---- Dataset content
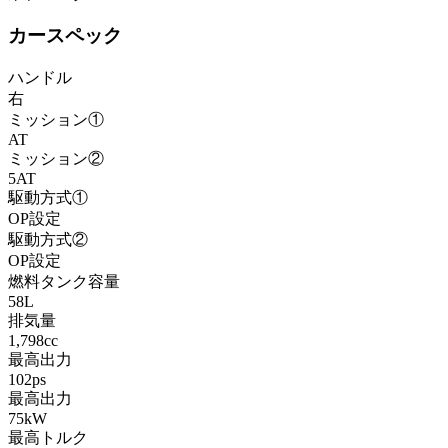
カースペック
ハンドル
右
ミッション①
AT
ミッション②
5AT
駆動方式①
OP設定
駆動方式②
OP設定
燃料タンク容量
58L
排気量
1,798cc
最高出力
102ps
最高出力
75kW
最高トルク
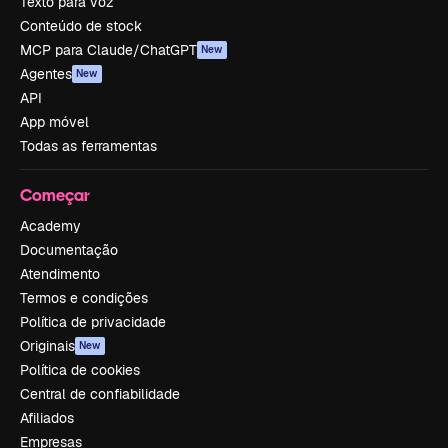
Texto para voz
Conteúdo de stock
MCP para Claude/ChatGPT
New
Agentes
New
API
App móvel
Todas as ferramentas
Começar
Academy
Documentação
Atendimento
Termos e condições
Política de privacidade
Originais
New
Política de cookies
Central de confiabilidade
Afiliados
Empresas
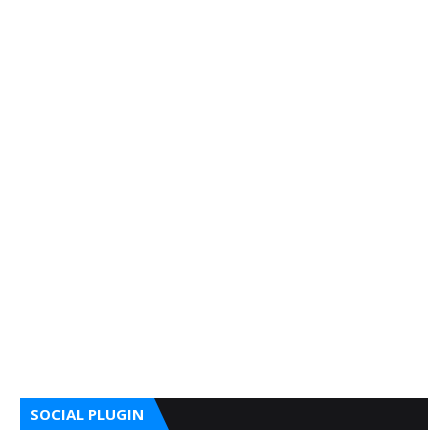
SOCIAL PLUGIN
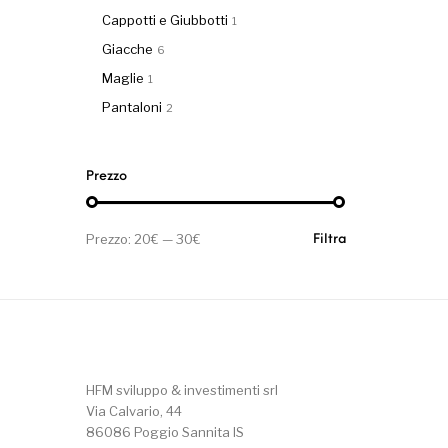
Cappotti e Giubbotti
1
Giacche
6
Maglie
1
Pantaloni
2
Prezzo
Prezzo Min
Prezzo Max
Prezzo:
20€
—
30€
Filtra
HFM sviluppo & investimenti srl
Via Calvario, 44
86086 Poggio Sannita IS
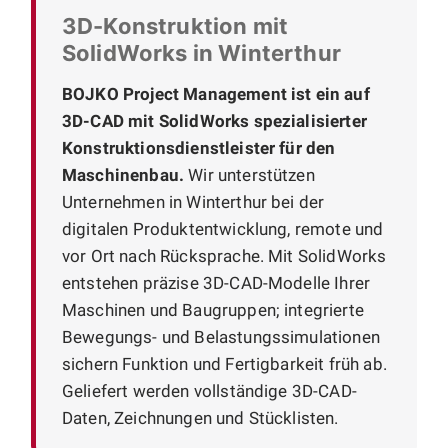
3D-Konstruktion mit
SolidWorks in Winterthur
BOJKO Project Management ist ein auf
3D-CAD mit SolidWorks spezialisierter
Konstruktionsdienstleister für den
Maschinenbau.
Wir unterstützen
Unternehmen in Winterthur bei der
digitalen Produktentwicklung, remote und
vor Ort nach Rücksprache. Mit SolidWorks
entstehen präzise 3D-CAD-Modelle Ihrer
Maschinen und Baugruppen; integrierte
Bewegungs- und Belastungssimulationen
sichern Funktion und Fertigbarkeit früh ab.
Geliefert werden vollständige 3D-CAD-
Daten, Zeichnungen und Stücklisten.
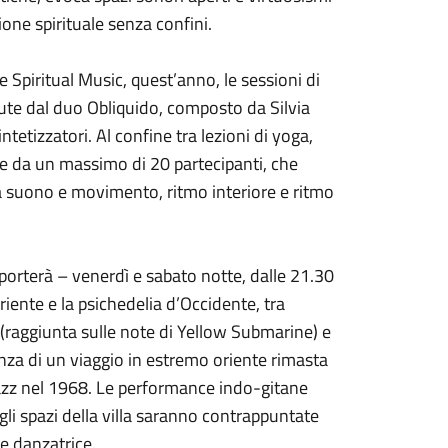
one spirituale senza confini.
e Spiritual Music, quest’anno, le sessioni di
ute dal duo Obliquido, composto da Silvia
etizzatori. Al confine tra lezioni di yoga,
e da un massimo di 20 partecipanti, che
ra suono e movimento, ritmo interiore e ritmo
porterà – venerdì e sabato notte, dalle 21.30
riente e la psichedelia d’Occidente, tra
 (raggiunta sulle note di Yellow Submarine) e
anza di un viaggio in estremo oriente rimasta
 jazz nel 1968. Le performance indo-gitane
li spazi della villa saranno contrappuntate
te danzatrice.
--------
## What this task involves
Copy out every line of the data that includes "Política".

## Worked solution
Política de privacidade
Política de cookies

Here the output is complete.